Was she truly such an idiot or was she trying to corner me?

“If I knew, I wouldn’t hide the fact that he was dead,” I said. “I don’t know. Do you?”

“How should I know anything?” she said. “What are we going to do now?”

“You’re going to behave as if nothing whatsoever has happened,” I said. I felt the urge to wail, to burst out crying, but I restrained myself. We both were quiet.

Much later, I said, “Forget about the fish for now, set out the dishes for the children.”

She objected and started to cry, and I put my arms around her. We hugged each other tightly. I loved her then, momentarily pitying, not only myself and the children, but all of us. But even as we embraced, a worm of doubt was anxiously gnawing at me. You know where I was while my father was being murdered.
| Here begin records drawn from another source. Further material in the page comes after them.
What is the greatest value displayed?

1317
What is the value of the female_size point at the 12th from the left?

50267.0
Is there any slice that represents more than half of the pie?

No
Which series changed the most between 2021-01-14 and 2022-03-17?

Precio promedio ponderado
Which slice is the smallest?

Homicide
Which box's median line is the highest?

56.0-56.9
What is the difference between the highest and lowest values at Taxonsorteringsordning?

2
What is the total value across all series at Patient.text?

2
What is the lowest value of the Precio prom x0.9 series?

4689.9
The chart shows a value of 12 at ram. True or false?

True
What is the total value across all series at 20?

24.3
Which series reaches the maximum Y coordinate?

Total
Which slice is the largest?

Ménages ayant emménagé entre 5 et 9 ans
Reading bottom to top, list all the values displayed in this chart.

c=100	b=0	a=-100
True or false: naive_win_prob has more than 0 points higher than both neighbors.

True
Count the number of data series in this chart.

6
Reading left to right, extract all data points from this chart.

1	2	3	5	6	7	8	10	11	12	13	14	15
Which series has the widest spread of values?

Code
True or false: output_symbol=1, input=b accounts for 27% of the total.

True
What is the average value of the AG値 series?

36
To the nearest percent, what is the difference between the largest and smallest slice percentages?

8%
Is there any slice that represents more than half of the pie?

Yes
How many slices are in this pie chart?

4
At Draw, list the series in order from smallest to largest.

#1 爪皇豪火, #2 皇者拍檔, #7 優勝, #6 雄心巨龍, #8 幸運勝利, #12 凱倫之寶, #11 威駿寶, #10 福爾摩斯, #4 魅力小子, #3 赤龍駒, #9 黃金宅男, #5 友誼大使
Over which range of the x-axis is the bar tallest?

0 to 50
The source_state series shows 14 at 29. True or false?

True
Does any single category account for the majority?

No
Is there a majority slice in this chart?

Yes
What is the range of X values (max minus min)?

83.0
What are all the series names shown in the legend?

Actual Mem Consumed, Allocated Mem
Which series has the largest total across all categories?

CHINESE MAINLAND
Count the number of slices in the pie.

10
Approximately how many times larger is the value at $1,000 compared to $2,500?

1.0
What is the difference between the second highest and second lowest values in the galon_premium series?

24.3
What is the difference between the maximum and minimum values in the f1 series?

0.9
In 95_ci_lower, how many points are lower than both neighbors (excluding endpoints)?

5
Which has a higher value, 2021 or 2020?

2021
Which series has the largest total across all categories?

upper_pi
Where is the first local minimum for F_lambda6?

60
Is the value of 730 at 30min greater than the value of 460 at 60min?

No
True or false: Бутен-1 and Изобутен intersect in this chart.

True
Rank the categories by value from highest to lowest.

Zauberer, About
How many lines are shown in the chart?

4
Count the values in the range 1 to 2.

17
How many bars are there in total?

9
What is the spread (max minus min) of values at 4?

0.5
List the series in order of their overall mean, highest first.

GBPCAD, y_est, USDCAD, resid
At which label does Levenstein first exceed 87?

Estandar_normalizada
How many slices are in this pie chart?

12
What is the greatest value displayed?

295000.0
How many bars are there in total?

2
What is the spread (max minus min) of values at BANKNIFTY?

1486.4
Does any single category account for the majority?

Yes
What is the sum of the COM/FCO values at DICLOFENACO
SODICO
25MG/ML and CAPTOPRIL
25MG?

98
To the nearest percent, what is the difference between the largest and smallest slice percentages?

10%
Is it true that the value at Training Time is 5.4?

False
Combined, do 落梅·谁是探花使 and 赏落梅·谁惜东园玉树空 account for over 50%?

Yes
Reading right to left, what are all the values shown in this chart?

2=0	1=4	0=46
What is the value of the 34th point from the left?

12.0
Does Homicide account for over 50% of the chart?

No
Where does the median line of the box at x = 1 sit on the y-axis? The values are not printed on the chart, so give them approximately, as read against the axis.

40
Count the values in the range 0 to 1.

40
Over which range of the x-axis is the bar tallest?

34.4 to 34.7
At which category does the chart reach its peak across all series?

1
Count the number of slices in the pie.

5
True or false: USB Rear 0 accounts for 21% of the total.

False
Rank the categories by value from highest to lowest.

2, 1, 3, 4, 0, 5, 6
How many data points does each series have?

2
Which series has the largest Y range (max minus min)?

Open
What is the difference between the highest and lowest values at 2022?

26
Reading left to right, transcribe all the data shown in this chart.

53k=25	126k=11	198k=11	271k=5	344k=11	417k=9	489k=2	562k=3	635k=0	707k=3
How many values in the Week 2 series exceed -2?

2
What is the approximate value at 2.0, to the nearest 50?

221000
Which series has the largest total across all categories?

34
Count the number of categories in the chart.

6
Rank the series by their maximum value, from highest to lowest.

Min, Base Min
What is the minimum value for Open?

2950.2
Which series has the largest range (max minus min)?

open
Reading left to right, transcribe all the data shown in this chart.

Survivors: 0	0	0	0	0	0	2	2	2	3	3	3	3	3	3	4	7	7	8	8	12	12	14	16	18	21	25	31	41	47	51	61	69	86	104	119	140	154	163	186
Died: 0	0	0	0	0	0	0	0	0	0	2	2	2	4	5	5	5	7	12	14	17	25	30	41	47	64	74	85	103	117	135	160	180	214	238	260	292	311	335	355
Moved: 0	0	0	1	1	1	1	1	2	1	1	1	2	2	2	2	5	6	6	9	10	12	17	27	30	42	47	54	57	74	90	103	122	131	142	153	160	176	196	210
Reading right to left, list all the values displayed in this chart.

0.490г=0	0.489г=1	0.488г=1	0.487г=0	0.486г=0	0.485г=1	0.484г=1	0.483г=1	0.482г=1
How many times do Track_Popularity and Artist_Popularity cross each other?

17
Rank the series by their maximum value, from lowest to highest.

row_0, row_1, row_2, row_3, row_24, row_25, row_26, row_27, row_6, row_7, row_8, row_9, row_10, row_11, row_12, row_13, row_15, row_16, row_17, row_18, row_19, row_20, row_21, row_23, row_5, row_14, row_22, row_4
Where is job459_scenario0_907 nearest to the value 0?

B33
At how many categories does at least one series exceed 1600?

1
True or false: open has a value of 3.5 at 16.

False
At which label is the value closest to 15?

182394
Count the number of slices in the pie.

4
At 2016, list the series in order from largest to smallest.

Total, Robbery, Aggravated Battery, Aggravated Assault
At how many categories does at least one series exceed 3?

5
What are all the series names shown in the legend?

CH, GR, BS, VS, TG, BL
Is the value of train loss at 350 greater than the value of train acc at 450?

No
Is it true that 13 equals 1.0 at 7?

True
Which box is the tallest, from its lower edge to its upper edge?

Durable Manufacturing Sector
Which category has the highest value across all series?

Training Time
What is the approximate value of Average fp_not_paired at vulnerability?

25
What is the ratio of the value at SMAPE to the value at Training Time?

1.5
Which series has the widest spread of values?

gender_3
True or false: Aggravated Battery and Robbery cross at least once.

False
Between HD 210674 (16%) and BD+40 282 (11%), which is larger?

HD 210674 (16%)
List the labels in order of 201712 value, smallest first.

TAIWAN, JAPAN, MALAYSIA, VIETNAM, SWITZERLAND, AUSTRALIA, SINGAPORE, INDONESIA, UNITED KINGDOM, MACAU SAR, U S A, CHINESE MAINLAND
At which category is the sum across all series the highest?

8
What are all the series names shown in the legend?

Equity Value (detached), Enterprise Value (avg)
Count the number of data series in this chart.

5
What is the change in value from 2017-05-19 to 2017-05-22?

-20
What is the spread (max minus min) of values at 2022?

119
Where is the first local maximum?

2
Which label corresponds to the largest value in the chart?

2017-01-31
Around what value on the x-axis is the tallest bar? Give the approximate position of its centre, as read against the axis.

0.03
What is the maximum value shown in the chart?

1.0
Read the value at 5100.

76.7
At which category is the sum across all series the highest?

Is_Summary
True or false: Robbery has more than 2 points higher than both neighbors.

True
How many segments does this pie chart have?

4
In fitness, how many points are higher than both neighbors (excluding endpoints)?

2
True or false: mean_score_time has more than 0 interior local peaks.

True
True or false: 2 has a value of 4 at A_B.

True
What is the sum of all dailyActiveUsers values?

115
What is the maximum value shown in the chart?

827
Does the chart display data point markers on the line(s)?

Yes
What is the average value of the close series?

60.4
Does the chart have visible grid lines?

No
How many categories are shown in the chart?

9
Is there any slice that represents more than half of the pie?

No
To further my own designs, I’d cleared the house of Hayriye and the children. You know that leaving my father alone in the house was an unforeseen coincidence…But did Hayriye know? Did she comprehend what I’d explained to her, will she understand? Indeed, yes, she’d quickly understand and grow suspicious. I hugged her even tighter; but I knew that with her slave girl’s mind she’d assume I was doing this to cover up my wiles, and before long even I felt as if I were deceiving her. While my father was being murdered here, I was with Black engaged in an act of lovemaking. If it were only Hayriye who knew this, I wouldn’t feel as guilty, but I suspect that you might make something of it as well. So, admit it, you believe that I’m hiding something. Alas, poor woman! Could my fate be any darker? I began to cry, then Hayriye cried, and we embraced again.